# Records shown
········

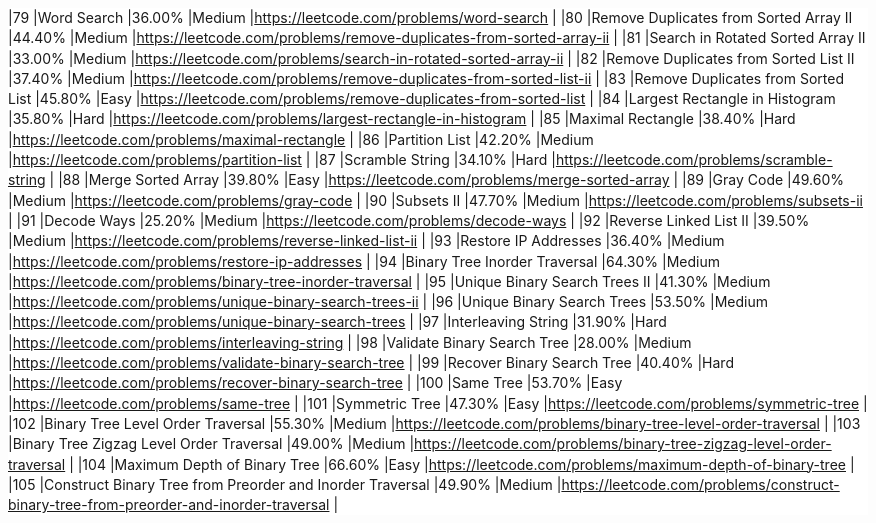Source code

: |79     |Word Search                                                                    |36.00%    |Medium    |https://leetcode.com/problems/word-search                                                                    |
|80     |Remove Duplicates from Sorted Array II                                         |44.40%    |Medium    |https://leetcode.com/problems/remove-duplicates-from-sorted-array-ii                                         |
|81     |Search in Rotated Sorted Array II                                              |33.00%    |Medium    |https://leetcode.com/problems/search-in-rotated-sorted-array-ii                                              |
|82     |Remove Duplicates from Sorted List II                                          |37.40%    |Medium    |https://leetcode.com/problems/remove-duplicates-from-sorted-list-ii                                          |
|83     |Remove Duplicates from Sorted List                                             |45.80%    |Easy      |https://leetcode.com/problems/remove-duplicates-from-sorted-list                                             |
|84     |Largest Rectangle in Histogram                                                 |35.80%    |Hard      |https://leetcode.com/problems/largest-rectangle-in-histogram                                                 |
|85     |Maximal Rectangle                                                              |38.40%    |Hard      |https://leetcode.com/problems/maximal-rectangle                                                              |
|86     |Partition List                                                                 |42.20%    |Medium    |https://leetcode.com/problems/partition-list                                                                 |
|87     |Scramble String                                                                |34.10%    |Hard      |https://leetcode.com/problems/scramble-string                                                                |
|88     |Merge Sorted Array                                                             |39.80%    |Easy      |https://leetcode.com/problems/merge-sorted-array                                                             |
|89     |Gray Code                                                                      |49.60%    |Medium    |https://leetcode.com/problems/gray-code                                                                      |
|90     |Subsets II                                                                     |47.70%    |Medium    |https://leetcode.com/problems/subsets-ii                                                                     |
|91     |Decode Ways                                                                    |25.20%    |Medium    |https://leetcode.com/problems/decode-ways                                                                    |
|92     |Reverse Linked List II                                                         |39.50%    |Medium    |https://leetcode.com/problems/reverse-linked-list-ii                                                         |
|93     |Restore IP Addresses                                                           |36.40%    |Medium    |https://leetcode.com/problems/restore-ip-addresses                                                           |
|94     |Binary Tree Inorder Traversal                                                  |64.30%    |Medium    |https://leetcode.com/problems/binary-tree-inorder-traversal                                                  |
|95     |Unique Binary Search Trees II                                                  |41.30%    |Medium    |https://leetcode.com/problems/unique-binary-search-trees-ii                                                  |
|96     |Unique Binary Search Trees                                                     |53.50%    |Medium    |https://leetcode.com/problems/unique-binary-search-trees                                                     |
|97     |Interleaving String                                                            |31.90%    |Hard      |https://leetcode.com/problems/interleaving-string                                                            |
|98     |Validate Binary Search Tree                                                    |28.00%    |Medium    |https://leetcode.com/problems/validate-binary-search-tree                                                    |
|99     |Recover Binary Search Tree                                                     |40.40%    |Hard      |https://leetcode.com/problems/recover-binary-search-tree                                                     |
|100    |Same Tree                                                                      |53.70%    |Easy      |https://leetcode.com/problems/same-tree                                                                      |
|101    |Symmetric Tree                                                                 |47.30%    |Easy      |https://leetcode.com/problems/symmetric-tree                                                                 |
|102    |Binary Tree Level Order Traversal                                              |55.30%    |Medium    |https://leetcode.com/problems/binary-tree-level-order-traversal                                              |
|103    |Binary Tree Zigzag Level Order Traversal                                       |49.00%    |Medium    |https://leetcode.com/problems/binary-tree-zigzag-level-order-traversal                                       |
|104    |Maximum Depth of Binary Tree                                                   |66.60%    |Easy      |https://leetcode.com/problems/maximum-depth-of-binary-tree                                                   |
|105    |Construct Binary Tree from Preorder and Inorder Traversal                      |49.90%    |Medium    |https://leetcode.com/problems/construct-binary-tree-from-preorder-and-inorder-traversal                      |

········

# Activity
The lines from the start of the data through the line that contains "from Sorted Array" are to be returned exactly, please, with both ends included and every picture left out.

# Result of the exercise
Source code

: |79     |Word Search                                                                    |36.00%    |Medium    |https://leetcode.com/problems/word-search                                                                    |
|80     |Remove Duplicates from Sorted Array II                                         |44.40%    |Medium    |https://leetcode.com/problems/remove-duplicates-from-sorted-array-ii                                         |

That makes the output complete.